Medicare Advantage By State


Most states offer Medicare Part C, also known as Medicare Advantage, as an alternative to Original Medicare (Part A and Part B).

Medicare Advantage can be thought of as all-in-one plans that allow you to get your Medicare coverage from a private insurance company instead of directly from the government.

Medicare Advantage combines your Part A (hospital) and Part B (medical) benefits in one convenient plan. Medicare Advantage plans often include prescription drug (Part D) benefits as well. So, Medicare Advantage (Part C) can equal A + B + D.

Read about Medicare Advantage and then click your state in the map to find out more.

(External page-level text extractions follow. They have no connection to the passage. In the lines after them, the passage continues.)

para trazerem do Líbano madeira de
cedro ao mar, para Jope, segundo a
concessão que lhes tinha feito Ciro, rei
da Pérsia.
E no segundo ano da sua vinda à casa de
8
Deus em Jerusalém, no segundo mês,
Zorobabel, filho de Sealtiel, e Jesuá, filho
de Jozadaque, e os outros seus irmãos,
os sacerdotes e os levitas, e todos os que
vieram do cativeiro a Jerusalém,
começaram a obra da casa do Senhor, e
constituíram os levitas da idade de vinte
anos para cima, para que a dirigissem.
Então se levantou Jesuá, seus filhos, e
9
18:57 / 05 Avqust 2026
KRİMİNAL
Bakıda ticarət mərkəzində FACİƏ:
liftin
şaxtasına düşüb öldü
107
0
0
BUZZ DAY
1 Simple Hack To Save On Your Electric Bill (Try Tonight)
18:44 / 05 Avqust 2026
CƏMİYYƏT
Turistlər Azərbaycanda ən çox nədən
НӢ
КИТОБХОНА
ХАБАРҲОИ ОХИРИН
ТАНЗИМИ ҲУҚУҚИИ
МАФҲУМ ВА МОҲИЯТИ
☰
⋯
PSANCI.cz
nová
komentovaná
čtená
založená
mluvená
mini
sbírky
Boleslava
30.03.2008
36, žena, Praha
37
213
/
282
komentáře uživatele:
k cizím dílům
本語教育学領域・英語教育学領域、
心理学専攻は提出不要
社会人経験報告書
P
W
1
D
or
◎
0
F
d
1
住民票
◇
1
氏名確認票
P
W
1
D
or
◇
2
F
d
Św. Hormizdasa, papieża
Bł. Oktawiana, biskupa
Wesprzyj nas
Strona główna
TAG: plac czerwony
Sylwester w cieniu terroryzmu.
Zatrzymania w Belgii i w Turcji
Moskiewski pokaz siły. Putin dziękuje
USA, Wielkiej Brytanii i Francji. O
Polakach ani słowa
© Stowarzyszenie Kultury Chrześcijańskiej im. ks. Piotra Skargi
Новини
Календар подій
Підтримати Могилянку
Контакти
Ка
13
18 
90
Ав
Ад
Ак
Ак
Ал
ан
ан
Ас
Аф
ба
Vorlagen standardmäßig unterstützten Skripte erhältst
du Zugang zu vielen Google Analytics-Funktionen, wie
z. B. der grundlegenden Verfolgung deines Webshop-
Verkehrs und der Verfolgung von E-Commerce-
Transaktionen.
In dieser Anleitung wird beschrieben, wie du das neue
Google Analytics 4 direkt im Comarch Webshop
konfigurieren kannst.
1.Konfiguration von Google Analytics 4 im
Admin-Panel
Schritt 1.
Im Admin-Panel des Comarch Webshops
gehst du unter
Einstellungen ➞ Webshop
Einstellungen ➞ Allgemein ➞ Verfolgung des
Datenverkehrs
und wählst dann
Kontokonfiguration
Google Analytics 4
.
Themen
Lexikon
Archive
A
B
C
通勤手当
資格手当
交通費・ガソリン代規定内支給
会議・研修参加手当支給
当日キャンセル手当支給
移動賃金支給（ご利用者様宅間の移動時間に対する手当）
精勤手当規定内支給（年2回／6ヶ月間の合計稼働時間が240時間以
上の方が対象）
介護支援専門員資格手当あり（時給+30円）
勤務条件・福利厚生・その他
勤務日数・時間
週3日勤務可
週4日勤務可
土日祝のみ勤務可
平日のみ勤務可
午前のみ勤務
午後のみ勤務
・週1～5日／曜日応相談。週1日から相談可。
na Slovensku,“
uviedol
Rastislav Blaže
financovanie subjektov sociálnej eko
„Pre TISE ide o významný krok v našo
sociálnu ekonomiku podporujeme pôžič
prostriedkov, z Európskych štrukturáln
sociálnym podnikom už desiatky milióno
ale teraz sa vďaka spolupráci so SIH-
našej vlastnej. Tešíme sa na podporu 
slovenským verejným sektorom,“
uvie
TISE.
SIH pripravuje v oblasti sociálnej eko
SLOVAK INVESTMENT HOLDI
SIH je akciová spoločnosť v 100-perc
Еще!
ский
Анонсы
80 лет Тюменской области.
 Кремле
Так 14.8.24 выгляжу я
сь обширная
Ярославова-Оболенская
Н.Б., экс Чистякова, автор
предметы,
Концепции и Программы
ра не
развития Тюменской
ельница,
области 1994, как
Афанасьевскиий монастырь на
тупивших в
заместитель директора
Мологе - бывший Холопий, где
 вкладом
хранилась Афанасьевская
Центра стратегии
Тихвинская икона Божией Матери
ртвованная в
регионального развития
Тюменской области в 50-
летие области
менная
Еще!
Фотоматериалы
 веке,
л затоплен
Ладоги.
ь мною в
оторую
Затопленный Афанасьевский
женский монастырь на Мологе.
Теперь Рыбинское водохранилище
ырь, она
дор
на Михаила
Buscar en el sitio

Medicare Advantage extra benefits

Medicare Advantage plans often offer extra benefits beyond prescription drug coverage. These extra benefits can include:

  • Routine dental care
  • Routine vision care
  • Routine hearing coverage
  • Fitness programs, such as SilverSneakers
  • Transportation to doctor visits and grocery stores
  • Meal delivery
  • Over-the-counter medication benefits

Medicare Advantage out-of-pocket maximum

Another benefit of Medicare Advantage plans is the out-of-pocket maximum that each plan has. After you reach your out-of-pocket maximum for the year, you generally pay nothing more for covered benefits for the calendar year. The out-of-pocket maximum amount may vary from plan to plan.

Medicare Advantage networks

Most Medicare Advantage plans are structured with a network. These networks include PPO (Preferred ProviderOrganization) or HMO (Health Maintenance Organization). If you’re in a Medicare Advantage plan with a network, you generally must see a provider in-network to be covered or fully covered. Medicare Advantage plans aren’t standardized by state; you may find a lot of variety in your area. The basic guidelines for Medicare Advantage plans are set by the federal government. Specific details are set by the private insurance companies that offer the plan.